Natashia Tidwell of the law firm Saul Ewing Arnstein & Lehr is heading up the investigation.
Skipper is also keeping communication open with the retired administrators. She recently met with Albert Holland, a retired administrator whose signature appears first on the letter, “in the spirit of strengthening our practices to address any known issues.” She characterized the meeting as productive in her statement.
Holland, a former principal and a former special assistant to the superintendent who worked with Boston Latin School in 2016 on racial climate issues, said in an interview that he felt encouraged by the conversation he had with Skipper and was hopeful that she will create a work environment that is fair and where people feel respected.
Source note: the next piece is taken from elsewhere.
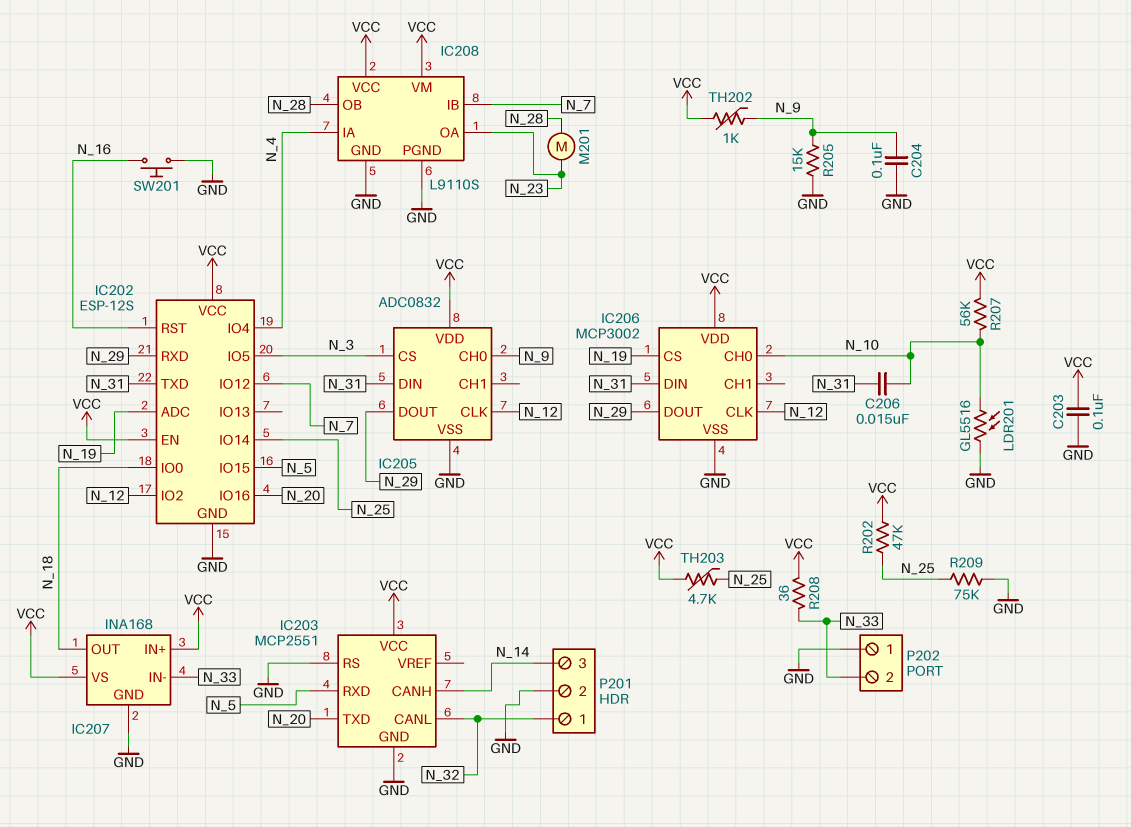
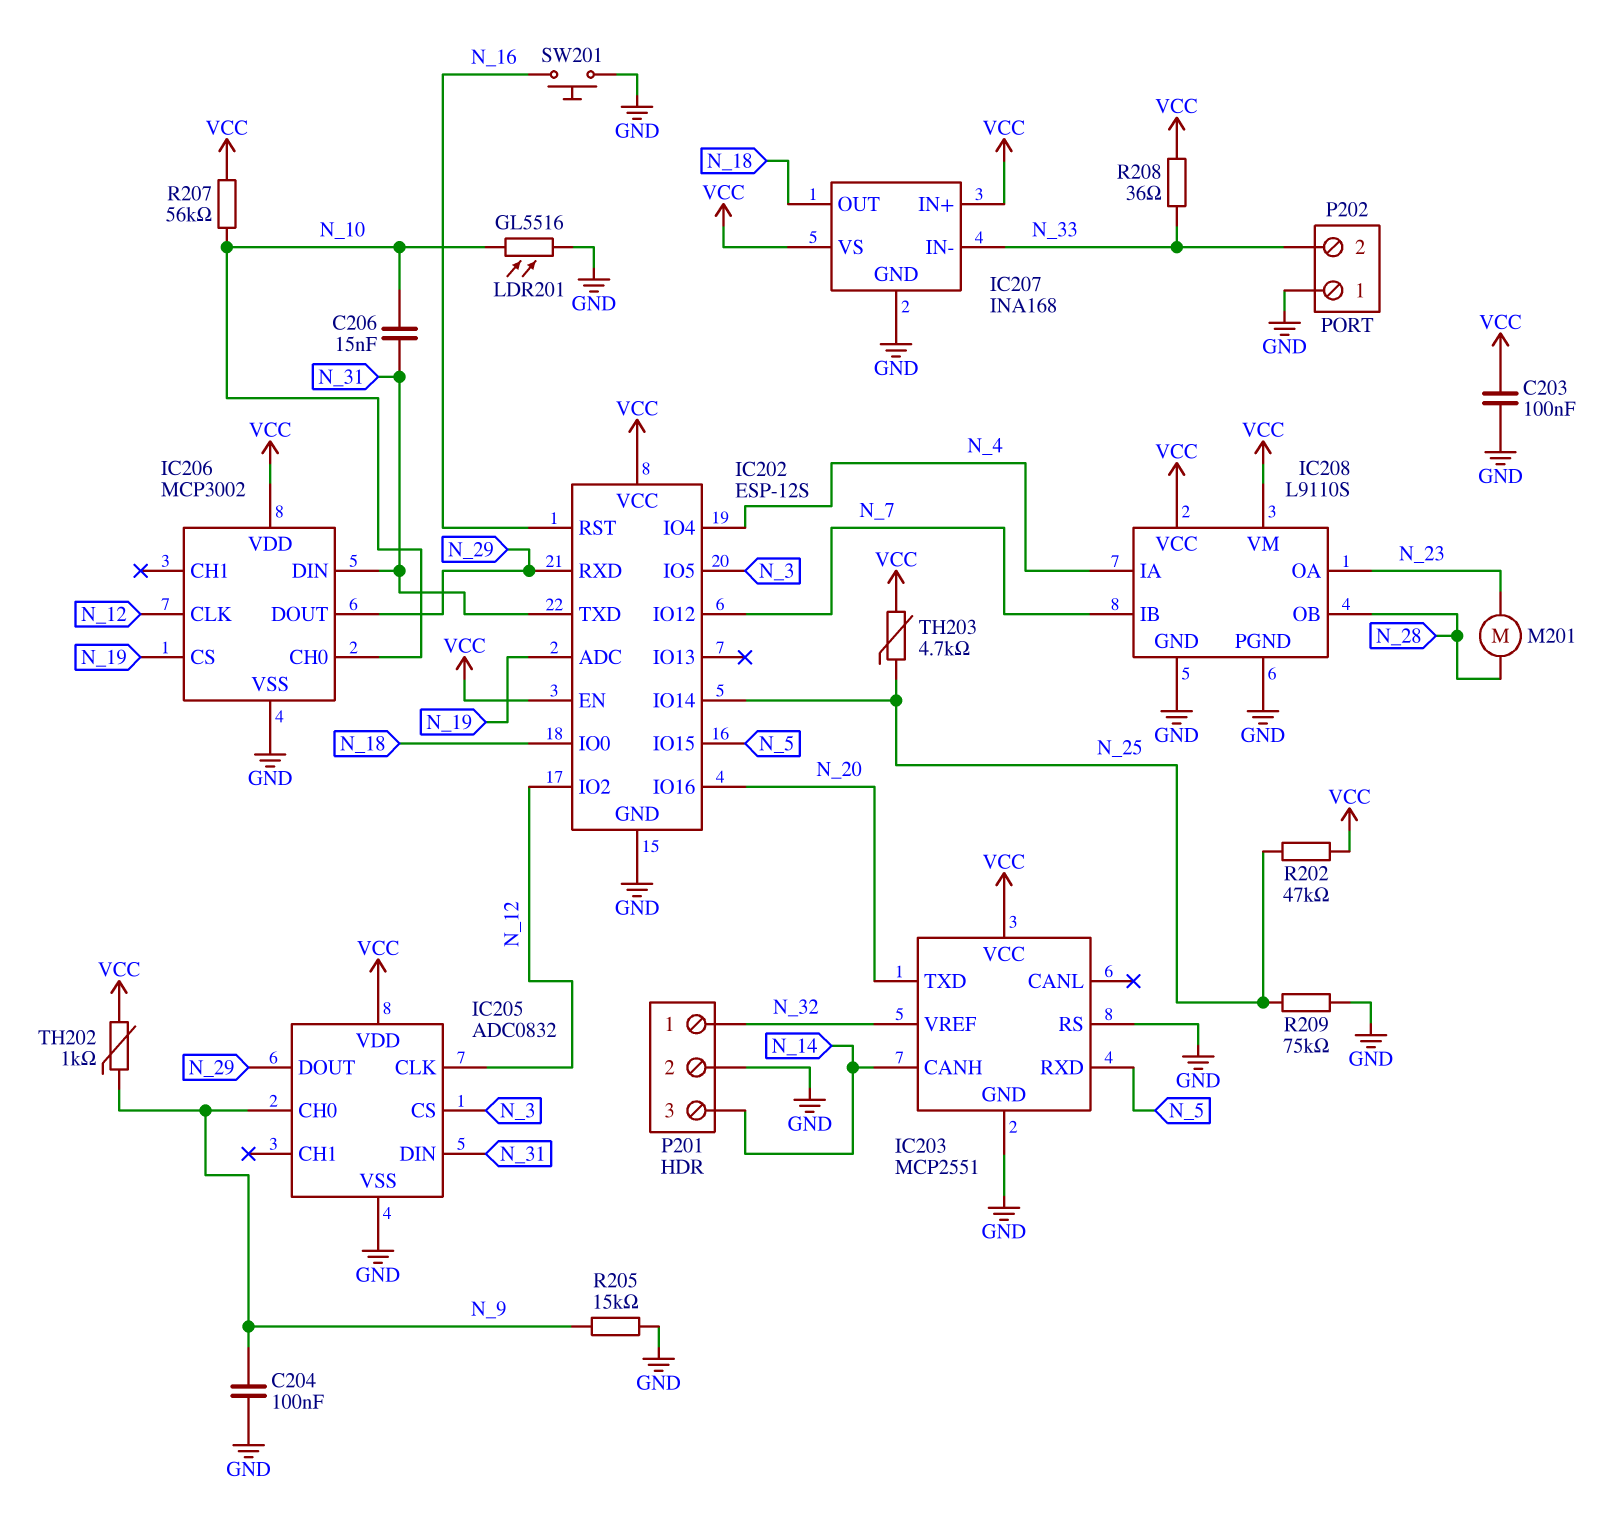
IC203 pin CANL: N_32 -> none
IC203 pin VREF: none -> N_32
“I want people who dedicated their lives to children to be able to finish out their careers and do what they love, and feel supported in their work to make the school district better,” he said.
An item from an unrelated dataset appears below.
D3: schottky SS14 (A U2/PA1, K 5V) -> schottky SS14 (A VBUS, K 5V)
The retired administrators asked Skipper to undertake the investigation and to tighten up oversight of the investigatory meetings.
“There should be a review board established that has some type of oversight that safeguards against the misuse and abuse of personnel practices that result in disparate targeting of staff of color, disproportionately Black and Brown,” the letter stated.
Barbara Fields, a retired BPS administrator who signed the letter and used to oversee the district’s racial equity efforts, characterized the current environment in the central offices as “racially hostile.”
“There’s no way we can move the district forward academically, socially, and emotionally for our young people if we have staff feeling this way,” she said in an interview.